Si uno ve las noticias todo el tiempo, uno empieza a entender que la información siempre va a pasar por un filtro, que todo está mediado por distintos narradores. Siento que mi aproximación, por ejemplo, al conflicto armado nunca ha sido personalizada. He conocido militares, pero nunca he conocido a un guerrillero, a un paramilitar y a un montón de actores del conflicto que solo he conocido a través de las noticias. Me parecía que la forma más realista que tendría de hablar de temas en los que no he participado era a partir de ese filtro. Ahora, Vagabunda Bogotá, es una novela más experimental. No sé cómo surgió el uso de definiciones, pero sé que en ese momento estaba muy influenciado por (Rafael) Chaparro y Georges Perec. Creo que lo que estaba intentando era encontrar un ritmo y definir algunos conceptos pero de una forma absurda y un poco más intuitiva.
A propósito de Warhol, en ambas novelas hay una reinterpretación de lo pop, desde los Kaijus hasta las marcas de productos con los que todos crecimos en Colombia ¿por qué llenar estos mundos ficcionales con esas mercancías y por qué hacer una literatura que se aleja de los grandes temas para detenerse en lo efímero y omniprosente, en las licuadoras Oster y en el Chocorramo?
Escribo de las cosas que conozco y, obviamente, lo más familiar para mí son estas cosas que, de alguna manera son pop. Probablemente mis libros son una mezcla de realidad, de las personas que conozco y de los conceptos y marcas que, sin embargo, termino llevando a un lugar muy distinto. Siento que al hablar de las cosas que me suceden a mí, de las cosas que hacen parte de mi vida, estoy siendo honesto y creo que eso es importante.
Junto a esos materiales, de alguna manera banales, también aparecen elementos teológicos…

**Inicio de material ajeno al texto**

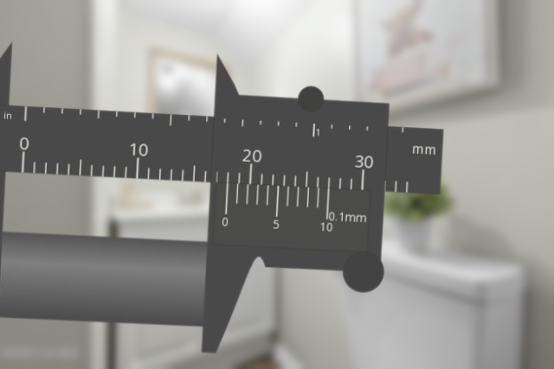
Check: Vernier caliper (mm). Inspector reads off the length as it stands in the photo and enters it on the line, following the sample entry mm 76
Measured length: mm 18.0
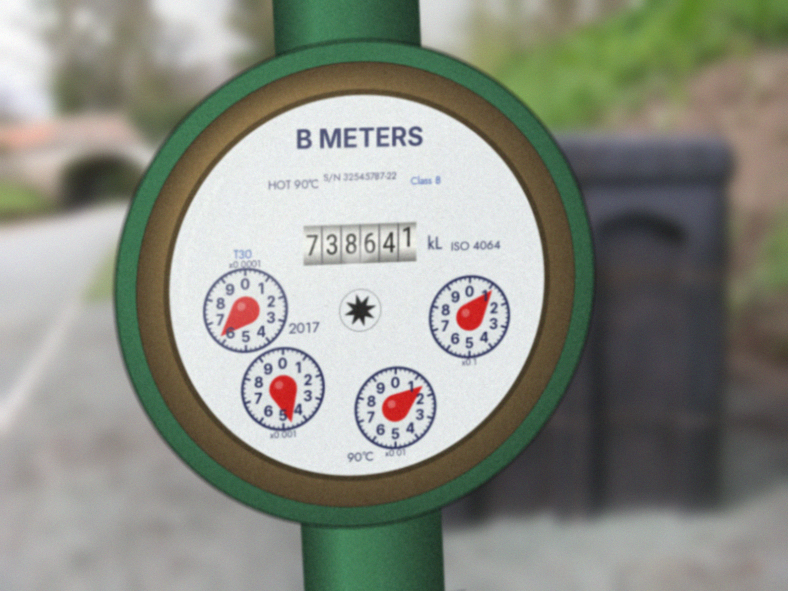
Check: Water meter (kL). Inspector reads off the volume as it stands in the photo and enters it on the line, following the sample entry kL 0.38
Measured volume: kL 738641.1146
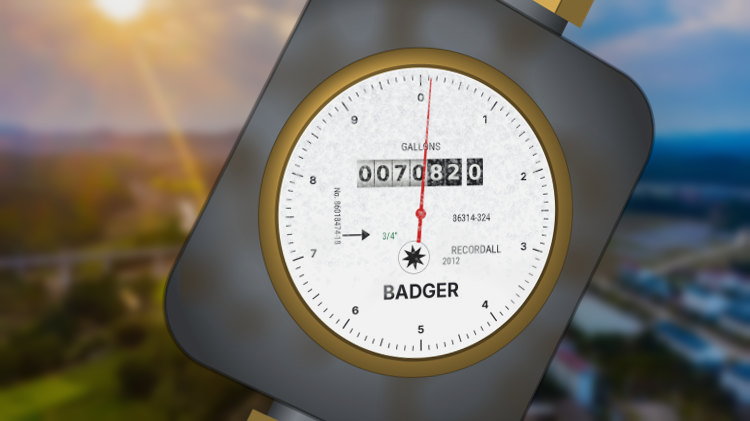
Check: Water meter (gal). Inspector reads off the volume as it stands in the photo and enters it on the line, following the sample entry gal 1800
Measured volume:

El budismo me interesaba muchísimo cuando estaba escribiendo Vagabunda Bogotá, y en parte eso, junto a mi lectura de la generación beat —Ginsburg, Burroughts, Kerouac—influenció mucho la novela. Después de esa novela hice un viaje en bicicleta, por Asia, y allá, en una mezquita de Uzbequistán apareció lo que me hizo estudiar arte islámico, en Egipto.Aunque el islam no me pareció tan interesante como la religión judía o incluso el cristianismo, creo que lo que hay en toda esa búsqueda es interés en torno al misticismo. Es raro porque siente el tema de la religión me interesa muchísimo, pero soy ateo y la idea de unirse a dios, de dejar de ser un individuo y formar parte de algo mucho más grande, que además es capaz de entenderte, es algo que quería explorar en El gusano. También creo que esa búsqueda tiene que ver con algo que, en principio es todo lo contrario; con la soledad, con sentirse aislado.

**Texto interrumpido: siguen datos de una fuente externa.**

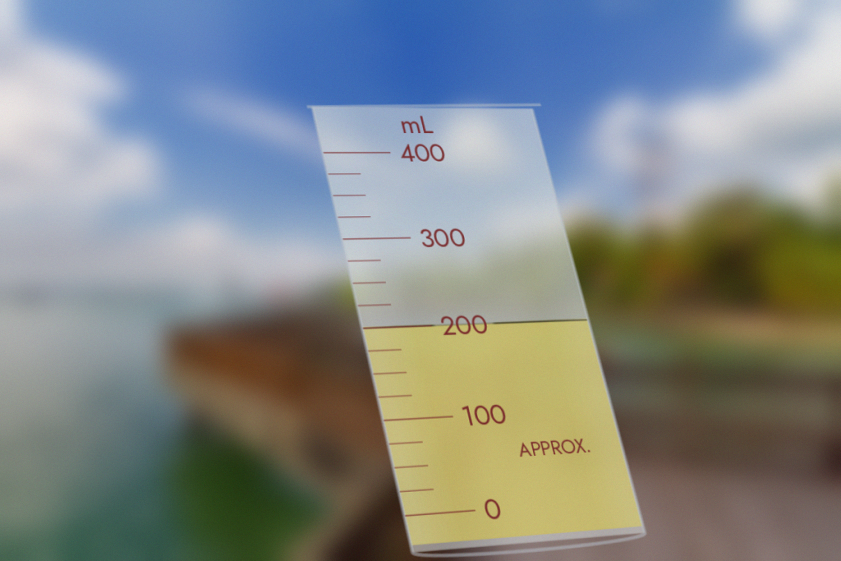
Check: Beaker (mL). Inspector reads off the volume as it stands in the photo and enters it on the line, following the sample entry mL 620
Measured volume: mL 200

Sobre ese aislamiento, en sus novelas los grupos humanos aparecen como oportunidades para superar la soledad, pero también hay una mirada muy crítica de esos grupos porque, al mismo tiempo, son una especie de aplanadora que anula la diferencia. Pienso, por ejemplo, en la violencia totalitaria de los punks de Vagabunda Bogotá ¿Cree que los elementos queer en sus novelas cumplen el rol de contrarrestar esas tensiones?

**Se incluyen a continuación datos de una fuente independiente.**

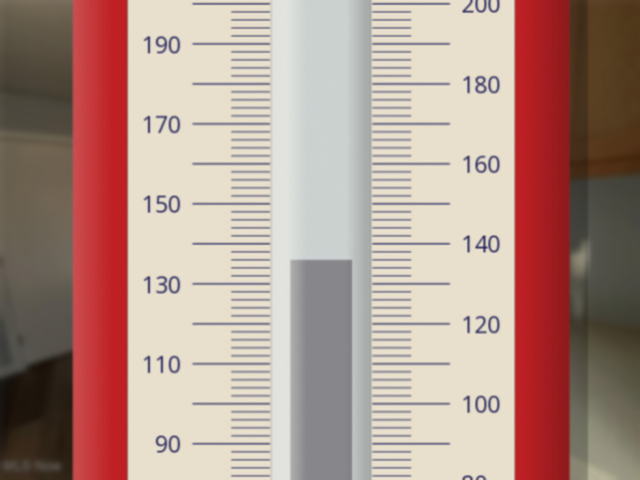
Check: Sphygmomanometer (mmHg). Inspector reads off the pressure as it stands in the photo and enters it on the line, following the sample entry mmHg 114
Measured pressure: mmHg 136
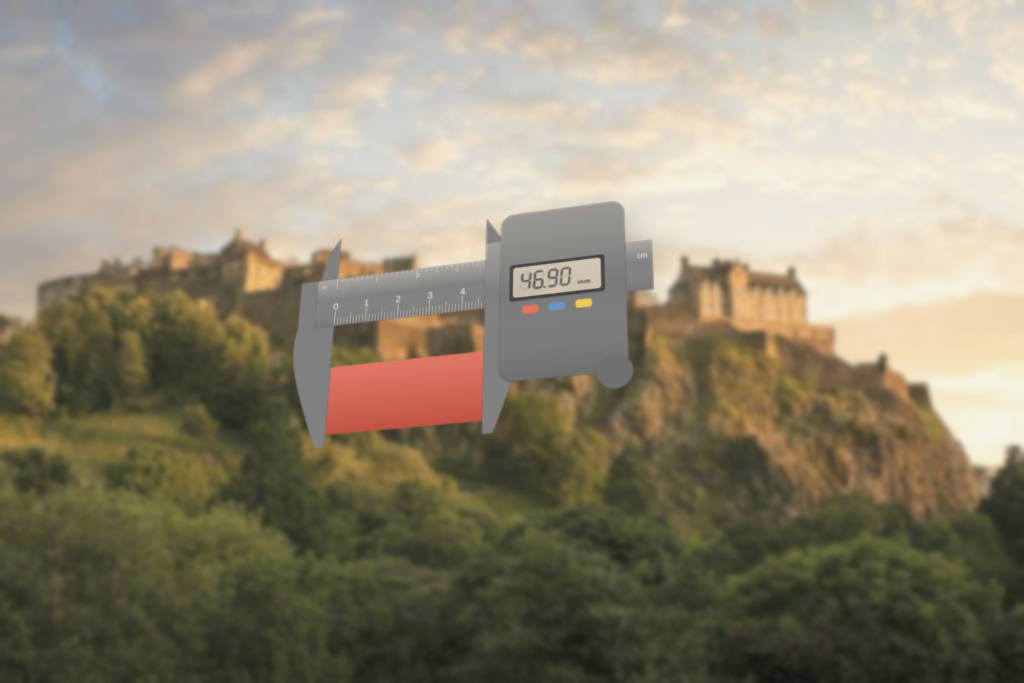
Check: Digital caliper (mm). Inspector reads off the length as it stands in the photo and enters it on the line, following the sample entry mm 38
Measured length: mm 46.90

En mi vida he pasado por el proceso de romper muchas barreras y hacerlo me ha hecho muy feliz. Cuando era chiquito, no aceptaba que me gustara el reguetón o la música para bailar, como la salsa. Cuando pude romper esa barrera pude abarcar muchísimas más cosas. Creo que algo parecido pasa con lo queer. Siento que las ficciones que armamos en torno cosas como el género, las religiones o las nacionalidades limitan nuestra capacidad de ser felices, de abarcar más cosas; son una esfera mental en la que estamos y nos hacen sentir que hay un límite entre una persona y la otra.